The Moosavi–Nasab method [90] with modifications was used to determine the melting point; a solution of gelatin at the same concentration (6.67%) as after determination of gel strength and viscosity was used. A gelatin solution was introduced into a 3.0 mm diameter glass capillary to form a column at a height of 6.0 ± 1.0 mm. The sample capillary was allowed to cool at 10.0 ± 0.1 °C for 17 h (sol–gel transition). The capillary was then placed in a water bath at 10.0 ± 0.5 °C until it was completely immersed. The water bath was heated at 2 °C/min and the gelatin column in the capillary was monitored. The temperature at which the gelatin column began to move in the capillary (gel–sol transition) was recorded as the melting point (MP).

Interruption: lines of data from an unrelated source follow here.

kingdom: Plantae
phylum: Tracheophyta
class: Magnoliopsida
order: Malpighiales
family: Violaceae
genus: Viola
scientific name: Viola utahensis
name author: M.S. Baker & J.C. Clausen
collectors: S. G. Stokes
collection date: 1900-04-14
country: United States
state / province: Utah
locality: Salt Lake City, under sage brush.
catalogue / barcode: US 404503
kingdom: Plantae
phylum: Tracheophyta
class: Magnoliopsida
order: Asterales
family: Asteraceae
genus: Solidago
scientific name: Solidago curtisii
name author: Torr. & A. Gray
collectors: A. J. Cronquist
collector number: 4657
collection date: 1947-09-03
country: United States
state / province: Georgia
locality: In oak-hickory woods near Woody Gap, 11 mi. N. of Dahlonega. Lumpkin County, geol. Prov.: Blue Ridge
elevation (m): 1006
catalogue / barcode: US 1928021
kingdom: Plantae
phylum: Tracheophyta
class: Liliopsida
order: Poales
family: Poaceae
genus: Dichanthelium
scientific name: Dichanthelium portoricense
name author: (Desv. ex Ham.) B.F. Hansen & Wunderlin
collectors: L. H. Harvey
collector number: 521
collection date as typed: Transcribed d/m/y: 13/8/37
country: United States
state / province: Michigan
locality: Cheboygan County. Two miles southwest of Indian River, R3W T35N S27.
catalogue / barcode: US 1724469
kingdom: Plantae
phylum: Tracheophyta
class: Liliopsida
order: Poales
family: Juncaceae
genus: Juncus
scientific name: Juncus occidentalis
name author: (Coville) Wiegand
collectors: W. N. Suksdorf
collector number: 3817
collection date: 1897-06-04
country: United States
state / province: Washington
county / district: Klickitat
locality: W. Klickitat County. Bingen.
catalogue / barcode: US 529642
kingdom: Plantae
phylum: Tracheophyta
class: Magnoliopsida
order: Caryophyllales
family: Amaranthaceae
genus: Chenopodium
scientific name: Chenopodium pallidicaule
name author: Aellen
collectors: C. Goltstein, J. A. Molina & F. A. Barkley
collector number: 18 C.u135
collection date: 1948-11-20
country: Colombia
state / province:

The Schrieber and Gareis method [26] with slight modifications was used to determine the gelation point; a solution of gelatin at the same concentration (6.67%) as after determination of gel strength and viscosity was used. The gelatin solution in the test tube was placed in a water bath. After warming to 30.0 ± 0.5 °C, ice water was added to the water bath until the cooling rate of the gelatin solution in the tube was 2 °C/min. Each time the temperature dropped by 0.5 °C, a metal ball weighing 0.10 g was inserted into the tube. The temperature at which the ball became stuck in or on the gelatin solution layer was recorded as the gelation point (GP).

5. Conclusions

Cyprinus carpio skeletons, formed as solid byproducts of carp filleting, are a valuable source of collagen. Through suitable processing using biotechnology to minimize the chemicals used, this byproduct represents a valuable and at the same time affordable source of renewable polymer suitable for the preparation of quality gelatins. These gelatins are comparable to other fish gelatins and can be used in the production of food, nutritional products, in pharmaceuticals (for example, macromolecular dosing matrices), and in the preparation of polymer films, coatings, gels, and cosmetics. By selecting suitable process conditions, the gelatin yields can be optimized. The processing technology of Cyprinus carpio skeletons responds to the challenges of the 21st century regarding the processing of polymeric byproducts into products usable in various applications. It respects the principles of circular economics, as the starting material can be used in high yield to prepare gelatins. The pigment isolated by centrifugation of the gelatin fractions can be used in the production of paints, fats for food production, and in cosmetic applications. Due to its high nitrogen content, the remaining undissolved residue after gelatin extraction can be used as an N-type fertilizer in agriculture. The maceration liquor remaining after demineralization can be recycled to calcium phosphate dihydrate, usable in feed mixtures. To further interpret the influence of the biotechnological collagen processing from Cyprinus carpio skeletons on the properties of gelatins extracted under different conditions in several extraction steps, it will be necessary to further study the chemical composition, amino acid content, molecular weight and secondary structure of different prepared gelatins.